There is a sense in which saying that something is random is saying nothing at all. In this sense, appealing to randomness is a precarious attempt to conceal our lack of understanding of what is really going on. Indeed, randomness is defined as something that cannot be predicted. As such, it is a human-centered abstraction; a label for our inability to find any coherent pattern in a set of data. And even as an abstraction, randomness is a difficult one: tests for randomness in information theory are notoriously tricky and often unreliable since, theoretically, there is always a chance to find any pattern in random data; somewhat of a contradiction.
Going further, all evidence for evolution by natural selection, as the name indicates, is evidence either for the idea that organisms change over time (i.e. evolution) or for the notion that genetic mutations are selected for based on survival fitness (i.e. natural selection). Both can be entirely correct regardless of whether the genetic mutations are random at origin or the manifestation of an intelligent pattern. Even if genetic mutations in the past were not the result of blind chance, there would still be – as there is – evidence that these non-random mutations were selected for based on survival fitness and, thereby, led to genomic evolution.
Strictly speaking, there isn’t any solid empirical evidence that genetic mutations in the past have had a purely random origin. Evidence for that would require statistical data of a magnitude way beyond anything that could be realistically expected from the fossil record. And even then, the statistical checks for randomness, tricky as they are, would have questionable validity since this data would not have been collected under sufficiently controlled conditions. In my view, it is simply impossible to state that all genetic mutations at the basis of evolution by natural selection have had blind chance as their sole causal agency. Stating it is merely a somewhat arbitrary necessity of the current scientific paradigm – i.e. a set of subjective values and beliefs – but cannot be firmly grounded on empirical evidence.
The hypothesis here is not that a superior intelligence already knows exactly what all organisms should look like, or even that it already knows how to get there. Were this to be so, evolution would be unnecessary: This intelligence could simply manipulate all DNA, in one direct step, into its final desired state. Clearly, empirical evidence contradicts this. So the hypothesis here is that, instead, the underlying intelligence we postulated above is rather experimenting in the laboratory of nature. It may be iteratively seeking an 'optimization' of DNA according to an unknown, but subjective and intentional telos. At each iteration, it may 'observe' the resulting outcome and refine its next attempt through a shift in the balance of genetic mutation probabilities. Evolution by natural selection in the theatre of nature may be its feedback mechanism; its necessary tool in the realization of its intentionality.

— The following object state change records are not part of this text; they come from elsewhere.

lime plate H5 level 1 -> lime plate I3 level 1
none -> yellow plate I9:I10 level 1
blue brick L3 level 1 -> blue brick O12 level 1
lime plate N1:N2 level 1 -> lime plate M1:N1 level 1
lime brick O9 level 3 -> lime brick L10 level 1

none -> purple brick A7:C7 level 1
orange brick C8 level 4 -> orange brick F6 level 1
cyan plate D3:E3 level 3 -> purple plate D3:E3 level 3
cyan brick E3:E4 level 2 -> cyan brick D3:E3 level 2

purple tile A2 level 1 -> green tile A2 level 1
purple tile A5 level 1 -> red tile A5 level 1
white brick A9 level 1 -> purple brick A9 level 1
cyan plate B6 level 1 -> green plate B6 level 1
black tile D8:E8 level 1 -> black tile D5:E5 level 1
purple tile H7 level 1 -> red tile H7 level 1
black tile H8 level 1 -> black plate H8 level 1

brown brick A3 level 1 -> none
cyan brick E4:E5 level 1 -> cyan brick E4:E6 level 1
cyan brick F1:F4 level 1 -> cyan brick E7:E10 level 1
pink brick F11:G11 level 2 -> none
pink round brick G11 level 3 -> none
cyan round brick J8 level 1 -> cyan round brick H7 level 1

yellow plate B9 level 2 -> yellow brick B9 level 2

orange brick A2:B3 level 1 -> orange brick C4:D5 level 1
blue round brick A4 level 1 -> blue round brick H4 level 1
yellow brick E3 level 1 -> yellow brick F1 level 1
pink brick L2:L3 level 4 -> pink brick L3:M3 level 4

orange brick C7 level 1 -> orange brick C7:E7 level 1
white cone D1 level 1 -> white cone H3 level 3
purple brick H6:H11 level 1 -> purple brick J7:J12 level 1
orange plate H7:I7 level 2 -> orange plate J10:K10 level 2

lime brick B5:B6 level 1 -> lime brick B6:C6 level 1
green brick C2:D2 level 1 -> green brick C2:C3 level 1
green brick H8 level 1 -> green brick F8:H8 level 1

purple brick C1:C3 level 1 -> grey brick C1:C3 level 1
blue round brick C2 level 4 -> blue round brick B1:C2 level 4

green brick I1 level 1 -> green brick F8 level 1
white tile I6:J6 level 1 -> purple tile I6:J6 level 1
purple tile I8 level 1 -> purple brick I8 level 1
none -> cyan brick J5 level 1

To the extent that an appeal to randomness reflects simply our lack of understanding of the causal forces behind genetic mutations, it leaves room for this kind of underlying intelligence. And that, interestingly enough, is not in contradiction with evolution by natural selection; on the contrary: it may be the driving engine behind the variety of all living organisms. Moreover, this hypothesis remains entirely consistent – I dare claim – with all scientific evidence relevant to the debate.